There is a growing perception that the traditional approach for drug development has not been as effective as could be expected [1
]. Although investments by pharmaceutical companies have been growing continuously in the last decades, the number of newly approved drugs has not followed the same trend [2
]. Currently the main trend in drug design and development follows the target-based approach. The drug target is generally a single gene or gene product which has been clearly identified as having an action on the disease. Disease treatment seeks to modulate this action without affecting other processes in the organism. However, many diseases are multifactorial, and the current approach fails to take such systemic aspects into account [4
]. The complex interactions between numerous molecular processes and pathways involved in diseases imply that any treatment targeting a local element will create secondary effects on the entire system. The lack of an integrative investigation of drug action can lead to either positive or negative systemic effects being missed. In the first case, the treatment only provides limited and localized cure for the disease while failing to address large-scale causes. In the second case, new drugs are developed with harmful side effects that are only revealed at a late stage of clinical studies. This problem of drug attrition is a major concern for the pharmaceutical industry and an important source of financial costs. Additional problems can be caused by side-effects resulting from combinations of several drugs, arising from unexpected interactions which were not revealed by local analysis.

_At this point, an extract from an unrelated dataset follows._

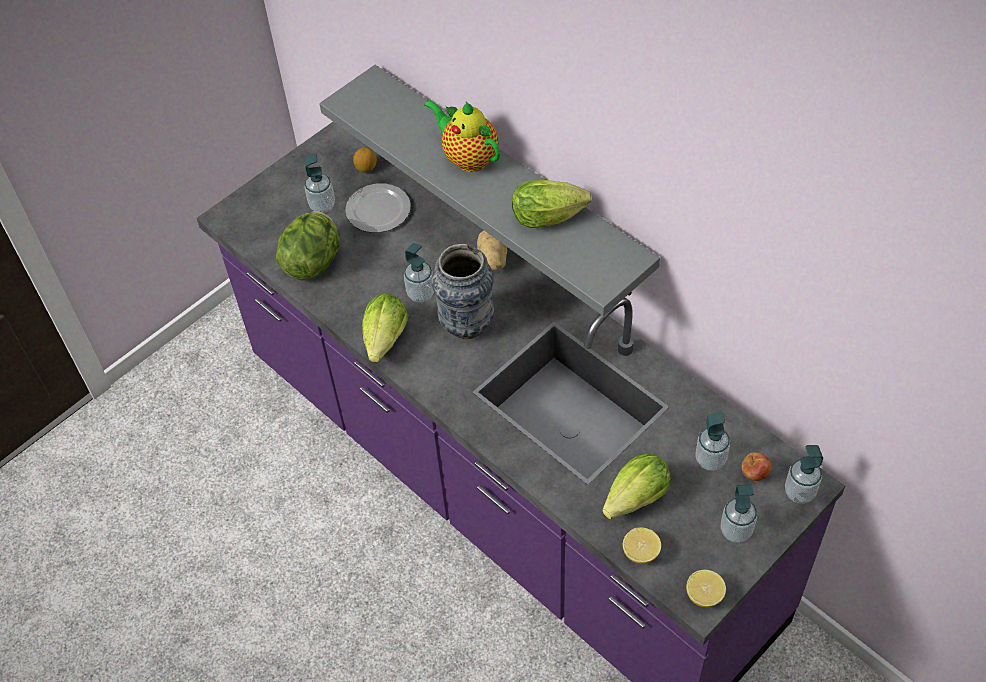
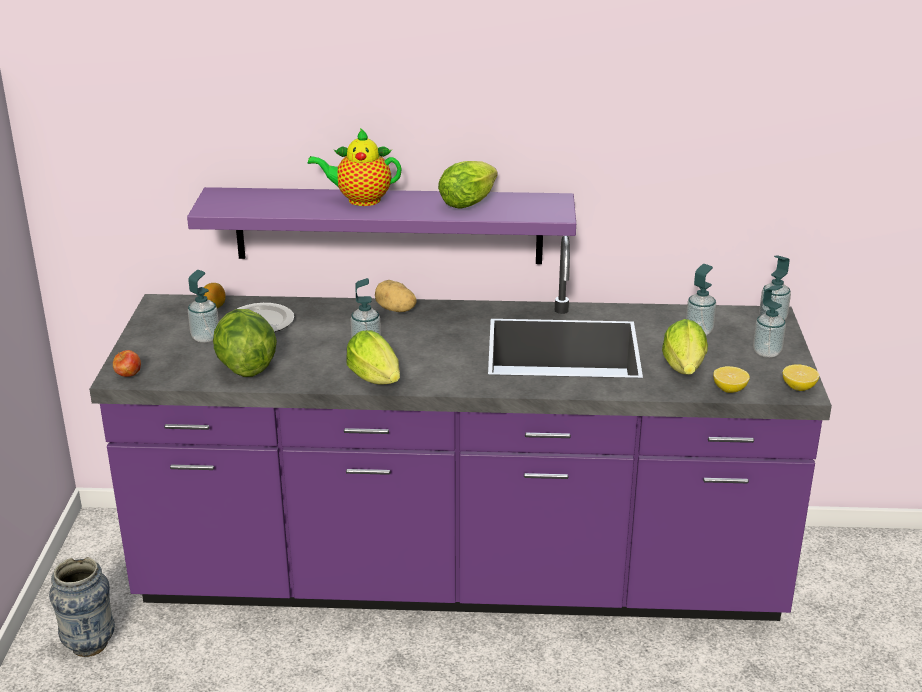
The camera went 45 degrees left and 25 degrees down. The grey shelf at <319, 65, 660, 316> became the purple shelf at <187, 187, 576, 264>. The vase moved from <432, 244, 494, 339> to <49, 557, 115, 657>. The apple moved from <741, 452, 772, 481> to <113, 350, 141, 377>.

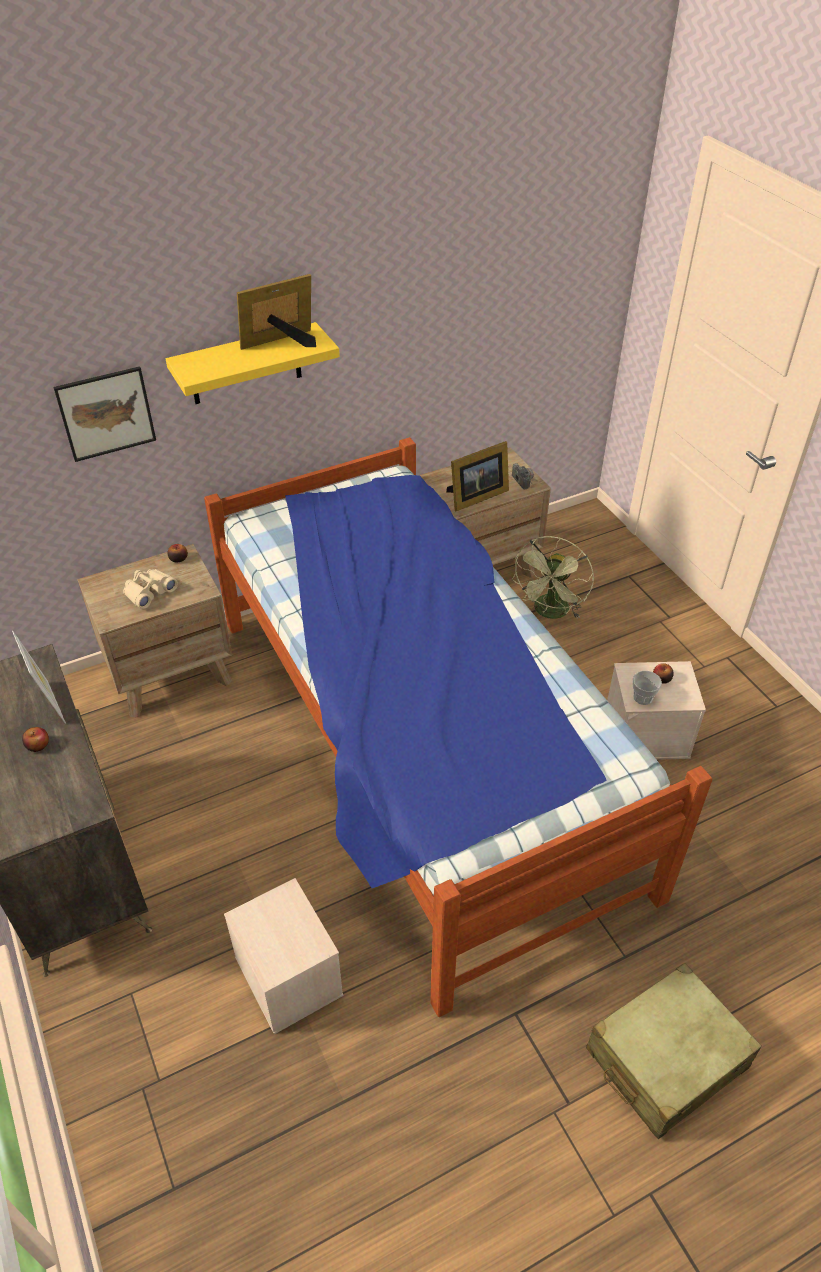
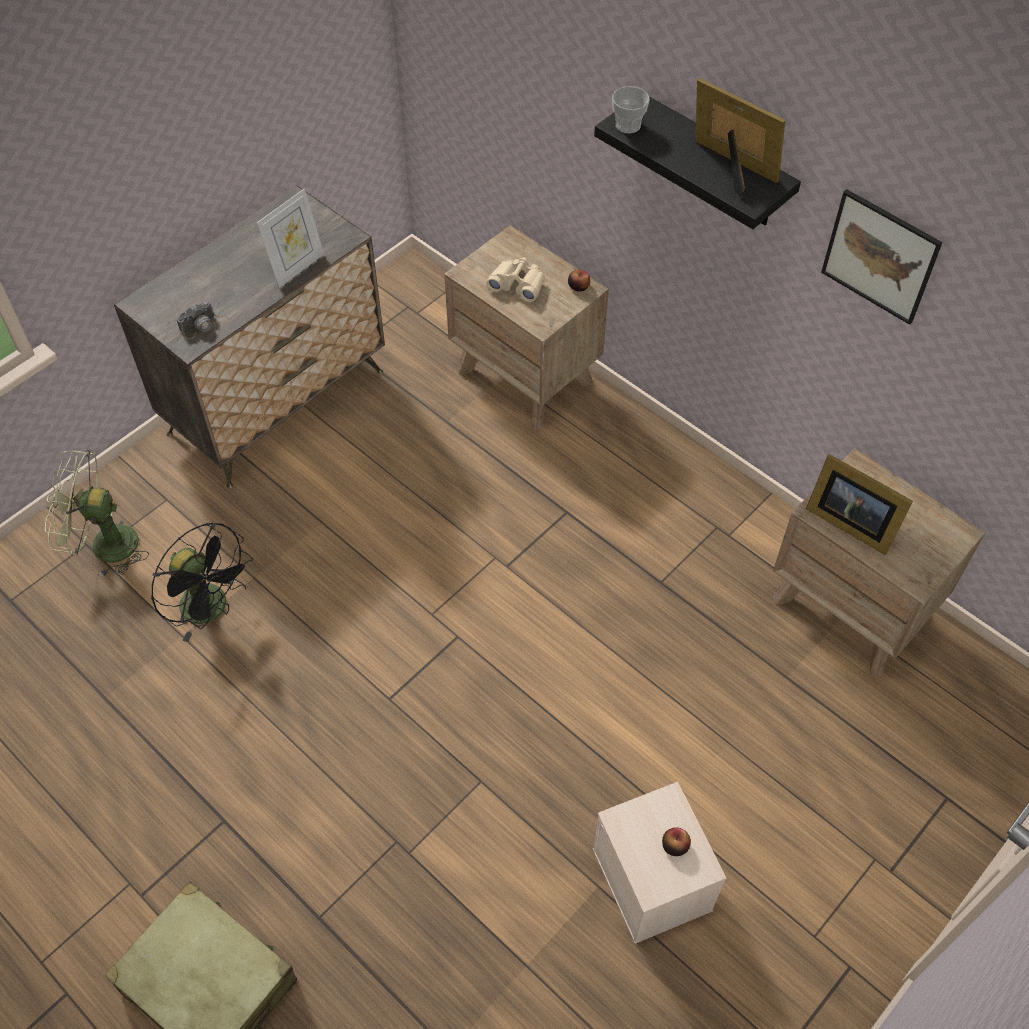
The camera went 70 degrees right and 10 degrees up. The apple at <22, 727, 49, 752> disappeared. The picture moved from <53, 366, 156, 462> to <821, 189, 943, 325>. The yellow shelf at <166, 322, 340, 404> became the black shelf at <594, 97, 801, 229>. The bed at <204, 437, 713, 1017> disappeared. The beige storage box at <224, 878, 344, 1034> was replaced by the black fan at <151, 522, 253, 642>. The photo camera moved from <512, 463, 535, 490> to <177, 301, 229, 340>. The green fan moved from <512, 536, 594, 619> to <45, 450, 149, 577>. The cup moved from <633, 671, 662, 705> to <612, 86, 650, 133>.

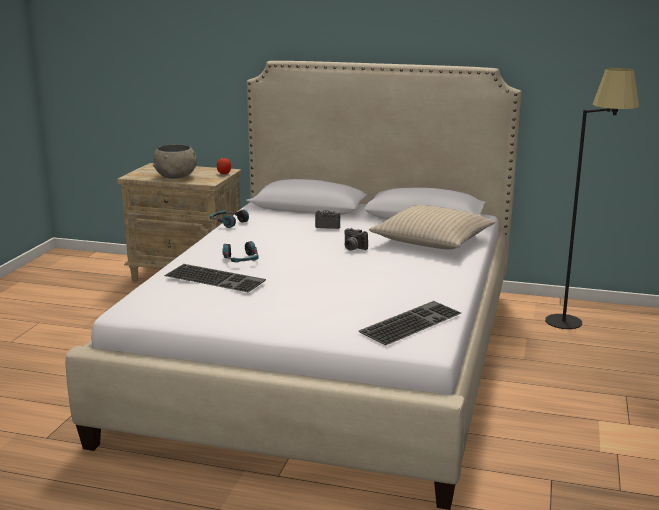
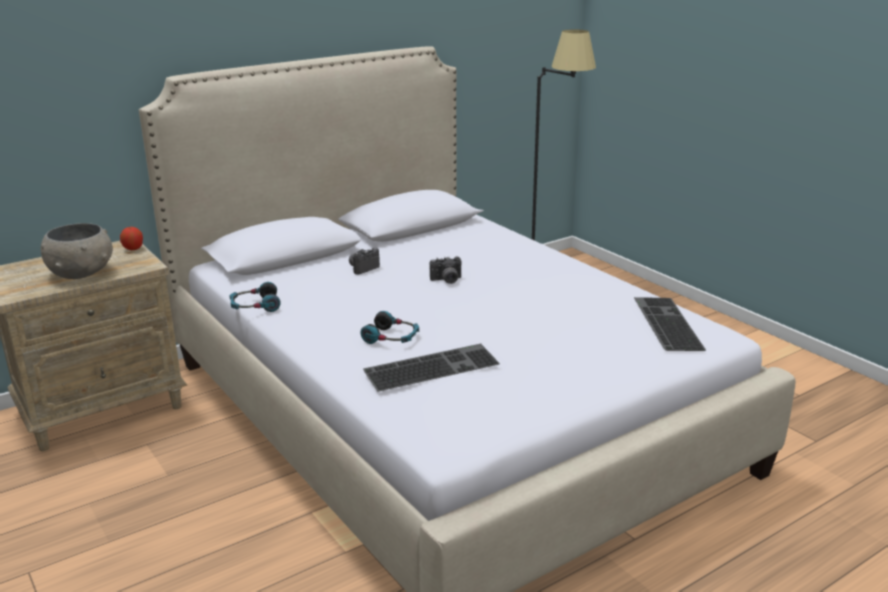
The camera went 50 degrees left and 5 degrees up. The beige pillow at <369, 205, 495, 250> disappeared.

To increase the productivity of drug development and the efficiency of new drugs, there is thus a strong need to move beyond the investigation of drug action from the point of view of direct targets only, and to take into account the full network of interactions connecting the targets with the rest of the system. Drug development needs to be approached not only in terms of a molecular biology process, but also as a systems biology process [7
]. This awareness has recently led to the completion of major studies revealing the large-scale interactions between drugs, drug targets and diseases from a network-based perspective [11
]. However, these approaches did not unveil yet how specific drugs interact in biochemical systems, and new methods are needed to gain an integrated perspective of the mechanisms of drug action in complex systems.
To this aim, we here introduce a new view of drug-metabolism interactions based on the concept of metabolic drug scope
. The concept of a scope
was previously developed in metabolic networks [16
]. It uses an expansion process based on the principle that, for any reaction to take place, all necessary substrates must be present and the products of these reactions may in turn be used by other reactions. Starting from a set of seed compounds, reactions whose substrates are available in the seed set are iteratively added, resulting in the generation of a series of expanding networks. When no further reaction can be added, the final network obtained is defined as the scope
of the seeds. The scope represents the set of all compounds that can in principle be synthesized from the seeds. The properties of scopes in metabolic networks have been described in great detail [17
]. This concept was already proven valuable in revealing features of the evolution of metabolic systems, leading notably to demonstrating how the shift from anoxic to oxic environments transformed the architecture of metabolic networks and how the availability of oxygen allowed an increase in biological complexity [20
]. Recently, it was shown that features of scopes could also be linked to chemical structures and biological functions of the seeds [21
We here extend the scope paradigm to drug-metabolism interactions. Many drugs target genes or gene products that are involved in metabolic functions. When a metabolic reaction is targeted by a drug, the concentrations of its substrates and products are affected as a result of drug action. Other reactions which use the products of the initial reactions are in turn affected by these perturbations. By iterative expansion, the entire scope of the initial substrates and products can in principle be affected by the drug. Basing on this principle, we thus introduce the concept of a metabolic drug scope defined by the following: the scope of a drug is the scope resulting from the expansion of a set of seed compounds containing the substrates and products of all metabolic reactions targeted by that drug.
The metabolic drug scope essentially represents the largest network of possible action of a drug in a metabolic system. In the following sections, we show how metabolic drug scopes reveal new features of the systemic modes of drug action through a detailed analysis of the scopes of 276 human approved drugs from the DrugBank database [22
] having metabolic targets. As scopes depend on the topology of the metabolic network used in the expansion process, we analyzed the action of each drug in four different systems: a human vs. a reference metabolic network consisting of the union of all organisms, and for each of those a reversible vs. an irreversible topology. Further details on the construction of metabolic drug scopes are provided in the Methods section. Our results show that the distribution of scopes is highly uneven and that they can be classified into different categories. Some drugs have small scopes associated to localized action, while others have large scopes associated to potential widespread systemic action. These classes are relatively well conserved throughout the four systems. A network of metabolic drug scopes, where scopes are connected when their Jaccard distance is smaller than a given threshold, confirms these characteristics, and a k-core decomposition algorithm reveals several highly connected central components as well as peripheral subgraphs. We subsequently analyzed the correlations between metabolic drug scopes and therapeutic properties of drugs, and show that therapies are not distributed uniformly but can often associated to specific groups of scopes, correlated to similar k-cores. Metabolic drug scopes therefore offer a new avenue to analyze drug-metabolism interactions and may provide valuable assistance to the drug development and assessment process.